* **Selected text**:
################

Wright and Lewis repeatedly violated the safety plan that prohibited Lewis from being alone with the children or from spending the night in their home. Wright lied to investigators by telling them that he wasn't living with her and the children and deceived them by hiding Lewis when caseworkers made home visits.

Testimony during the trial revealed that child welfare agencies in three states had investigated allegations of abuse and neglect for D'Money and his three siblings 19 times beginning in 2013. The couple often moved from one state to another so that investigations would be closed.

Assistant District Attorney Lauren Richards reminded the jury in her closing remarks that Wright came to her child's wake wearing disposable flip-flops commonly worn just after a pedicure. She also pointed out that, despite having sworn to Interim Wake Village Police Chief Todd Aultman on March 8, 2018, that she was done with Lewis, she was with him when he was arrested for murder during a traffic stop March 10, 2018, and had gotten permission from law enforcement to kiss him before he was driven away in a patrol car.

"She chose Benearl Lewis over holding that baby's hand the first day he walked into kindergarten," Crisp argued. "She chose that monster over her child."

################

* **The data**:
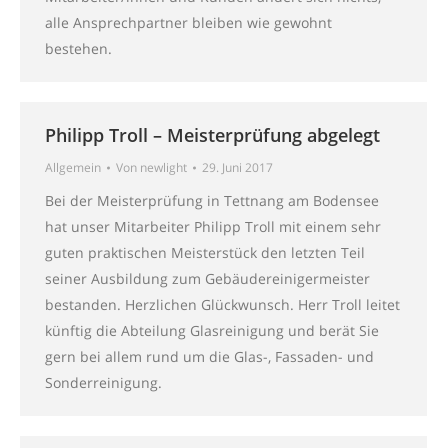
alle Ansprechpartner bleiben wie gewohnt
bestehen.
Philipp Troll – Meisterprüfung abgelegt
Allgemein
Von
newlight
29. Juni 2017
Bei der Meisterprüfung in Tettnang am Bodensee
hat unser Mitarbeiter Philipp Troll mit einem sehr
guten praktischen Meisterstück den letzten Teil
seiner Ausbildung zum Gebäudereinigermeister
bestanden. Herzlichen Glückwunsch. Herr Troll leitet
künftig die Abteilung Glasreinigung und berät Sie
gern bei allem rund um die Glas-, Fassaden- und
Sonderreinigung.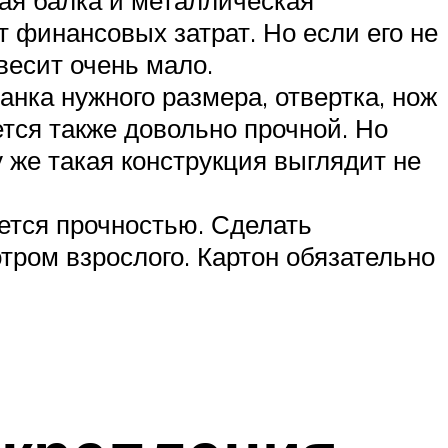
т финансовых затрат. Но если его не
 весит очень мало.
анка нужного размера, отвертка, нож
ется также довольно прочной. Но
у же такая конструкция выглядит не
ается прочностью. Сделать
тром взрослого. Картон обязательно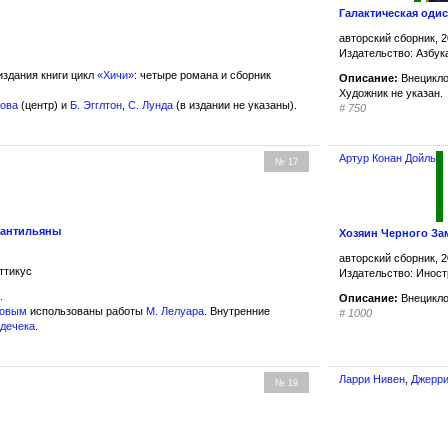
Галактическая оди
авторский сборник, 2
Издательство: Азбук
здания книги цикл
«Хичи»
: четыре романа и сборник
Описание:
Внецикло
Художник не указан.
нова
(центр) и
Б. Эгглтон
,
С. Лунда
(в издании не указаны).
#
750
Артур Конан Дойль
№ 17
Сантильяны
Хозяин Черного За
авторский сборник, 2
ттикус
Издательство: Иност
.
Описание:
Внецикло
ковым
использованы работы
М. Лелуара
. Внутренние
#
1000
удечека
.
Ларри Нивен
,
Джерри
№ 19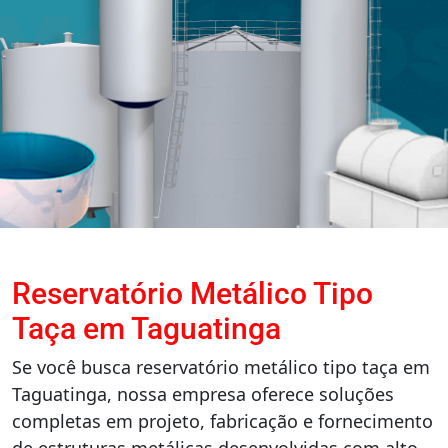
Reservatório Metálico Tipo
Taça em Taguatinga
Se você busca reservatório metálico tipo taça em
Taguatinga, nossa empresa oferece soluções
completas em projeto, fabricação e fornecimento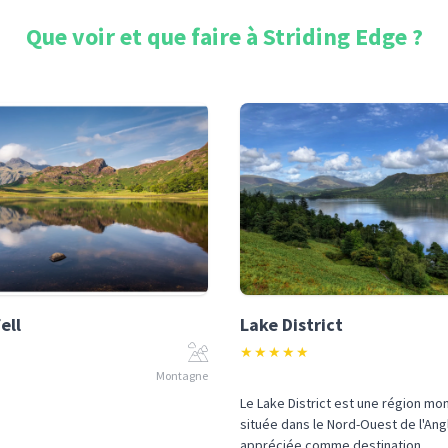
Que voir et que faire à
Striding Edge
?
ell
Lake District
★
★
★
★
★
Montagne
Le Lake District est une région m
située dans le Nord-Ouest de l'Ang
appréciée comme destination ...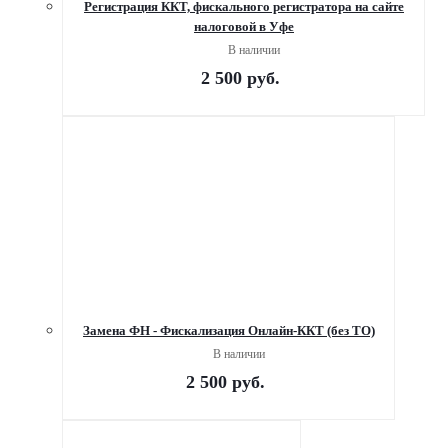
Регистрация ККТ, фискального регистратора на сайте
налоговой в Уфе
В наличии
2 500
руб.
Замена ФН - Фискализация Онлайн-ККТ (без ТО)
В наличии
2 500
руб.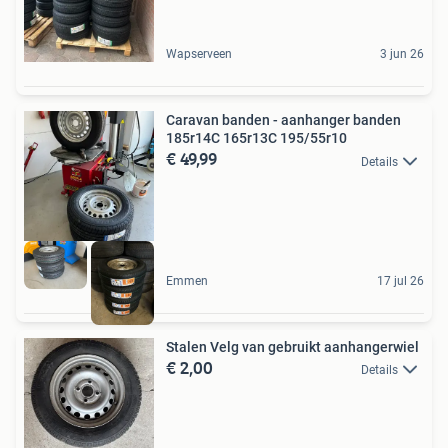
Wapserveen
3 jun 26
Caravan banden - aanhanger banden
185r14C 165r13C 195/55r10
€ 49,99
Details
Emmen
17 jul 26
Stalen Velg van gebruikt aanhangerwiel
€ 2,00
Details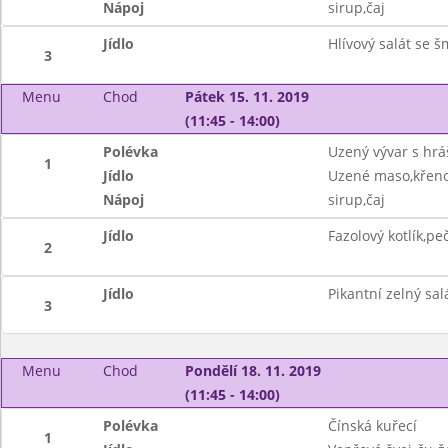
Nápoj
sirup,čaj
Jídlo
Hlívový salát se
3
Menu
Chod
Pátek 15. 11. 2019
(11:45 - 14:00)
Polévka
Uzený vývar s hrá
1
Jídlo
Uzené maso,křeno
Nápoj
sirup,čaj
Jídlo
Fazolový kotlík,pe
2
Jídlo
Pikantní zelný sal
3
Menu
Chod
Pondělí 18. 11. 2019
(11:45 - 14:00)
Polévka
Čínská kuřecí
1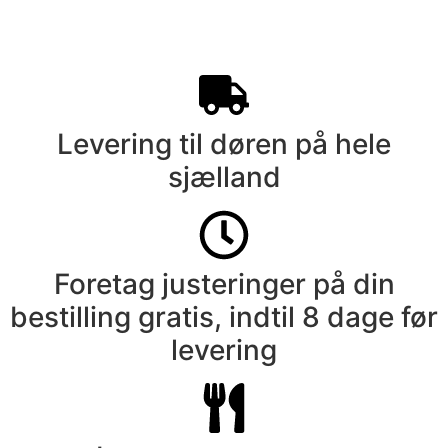
Levering til døren på hele
sjælland
Foretag justeringer på din
bestilling gratis, indtil 8 dage før
levering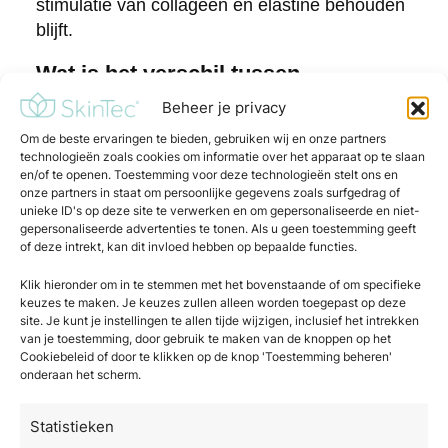
stimulatie van collageen en elastine behouden
blijft.
Wat is het verschil tussen
fractioneel ablatief en fractioneel
Beheer je privacy
niet-ablatief?
Om de beste ervaringen te bieden, gebruiken wij en onze partners
technologieën zoals cookies om informatie over het apparaat op te slaan
Fractionele CO2-lasers zijn ablatief, wat
en/of te openen. Toestemming voor deze technologieën stelt ons en
betekent dat ze daadwerkelijk weefsel
onze partners in staat om persoonlijke gegevens zoals surfgedrag of
unieke ID's op deze site te verwerken en om gepersonaliseerde en niet-
verdampen. Dit onderscheidt ze van niet-
gepersonaliseerde advertenties te tonen. Als u geen toestemming geeft
ablatieve fractionele lasers, die de huid
of deze intrekt, kan dit invloed hebben op bepaalde functies.
verhitten zonder het oppervlak te verwijderen.
Klik hieronder om in te stemmen met het bovenstaande of om specifieke
Ablatieve fractionele behandelingen geven
keuzes te maken. Je keuzes zullen alleen worden toegepast op deze
doorgaans krachtigere en langdurigere
site. Je kunt je instellingen te allen tijde wijzigen, inclusief het intrekken
van je toestemming, door gebruik te maken van de knoppen op het
resultaten, maar kennen nog altijd een kortere
Cookiebeleid of door te klikken op de knop 'Toestemming beheren'
downtime dan de oude, volledig ablatieve
onderaan het scherm.
methoden. Een voorbeeld van een moderne
ablatieve behandeling met minimale downtime
Statistieken
is de
CoolPeel® fractionele CO2-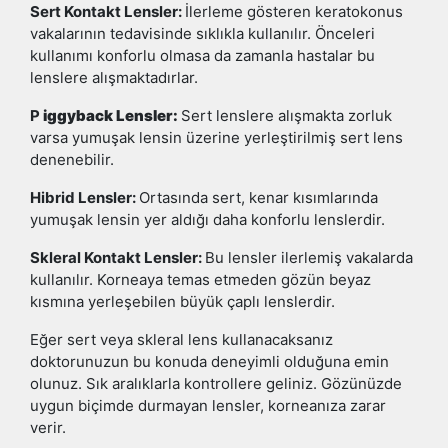
Sert Kontakt Lensler:
İlerleme gösteren keratokonus
vakalarının tedavisinde sıklıkla kullanılır. Önceleri
kullanımı konforlu olmasa da zamanla hastalar bu
lenslere alışmaktadırlar.
P
iggyback Lensler:
Sert lenslere alışmakta zorluk
varsa yumuşak lensin üzerine yerleştirilmiş sert lens
denenebilir.
Hibrid Lensler:
Ortasında sert, kenar kısımlarında
yumuşak lensin yer aldığı daha konforlu lenslerdir.
Skleral Kontakt Lensler:
Bu lensler ilerlemiş vakalarda
kullanılır. Korneaya temas etmeden gözün beyaz
kısmına yerleşebilen büyük çaplı lenslerdir.
Eğer sert veya skleral lens kullanacaksanız
doktorunuzun bu konuda deneyimli olduğuna emin
olunuz. Sık aralıklarla kontrollere geliniz. Gözünüzde
uygun biçimde durmayan lensler, korneanıza zarar
verir.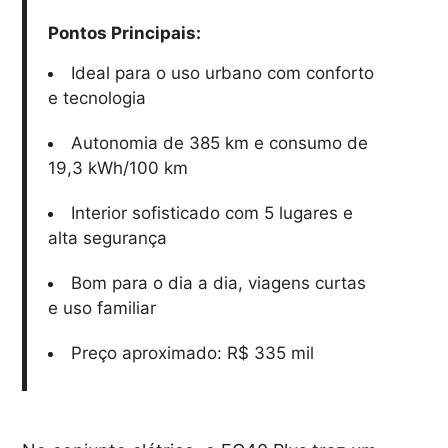
Pontos Principais:
Ideal para o uso urbano com conforto
e tecnologia
Autonomia de 385 km e consumo de
19,3 kWh/100 km
Interior sofisticado com 5 lugares e
alta segurança
Bom para o dia a dia, viagens curtas
e uso familiar
Preço aproximado: R$ 335 mil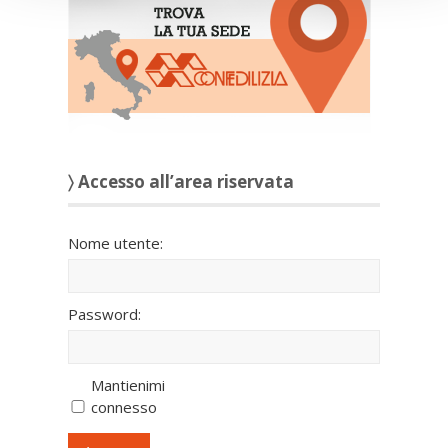
〉 Accesso all’area riservata
Nome utente:
Password:
Mantienimi
connesso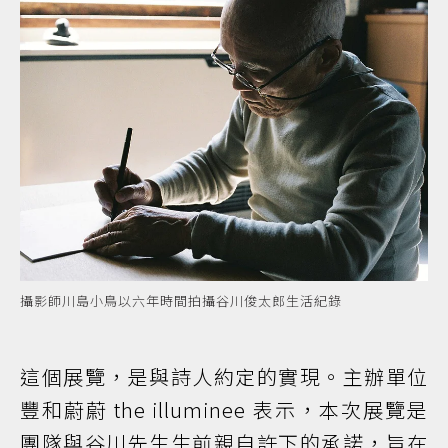
攝影師川島小鳥以六年時間拍攝谷川俊太郎生活紀錄
這個展覽，是與詩人約定的實現。主辦單位
豐和蔚蔚 the illuminee 表示，本次展覽是
團隊與谷川先生生前親自許下的承諾，旨在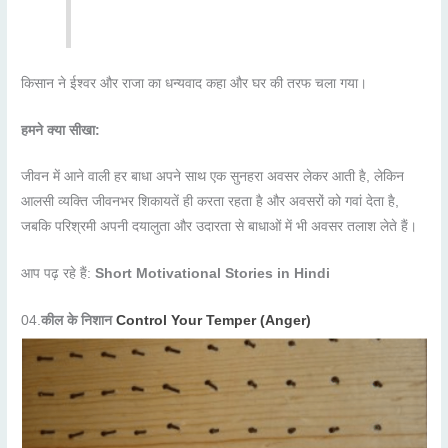
किसान ने ईश्वर और राजा का धन्यवाद कहा और घर की तरफ चला गया।
हमने क्या सीखा:
जीवन में आने वाली हर बाधा अपने साथ एक सुनहरा अवसर लेकर आती है, लेकिन
आलसी व्यक्ति जीवनभर शिकायतें ही करता रहता है और अवसरों को गवां देता है,
जबकि परिश्रमी अपनी दयालुता और उदारता से बाधाओं में भी अवसर तलाश लेते हैं।
आप पढ़ रहे हैं:
Short Motivational Stories in Hindi
04.
कील के निशान
Control Your Temper (Anger)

################

Say whether each statement agrees with the text about the trial, answering yes or no and quoting the words from the text that decide it. 1. Child welfare agencies in three states investigated abuse and neglect allegations 19 times beginning in 2013. 2. Lewis was arrested for murder during a traffic stop on March 8, 2018. 3. The safety plan allowed Lewis to spend the night in the home.

* **Reply to the task**:
1. Yes: "child welfare agencies in three states had investigated allegations of abuse and neglect for D'Money and his three siblings 19 times beginning in 2013"
2. No: "he was arrested for murder during a traffic stop March 10, 2018"
3. No: "the safety plan that prohibited Lewis from being alone with the children or from spending the night in their home"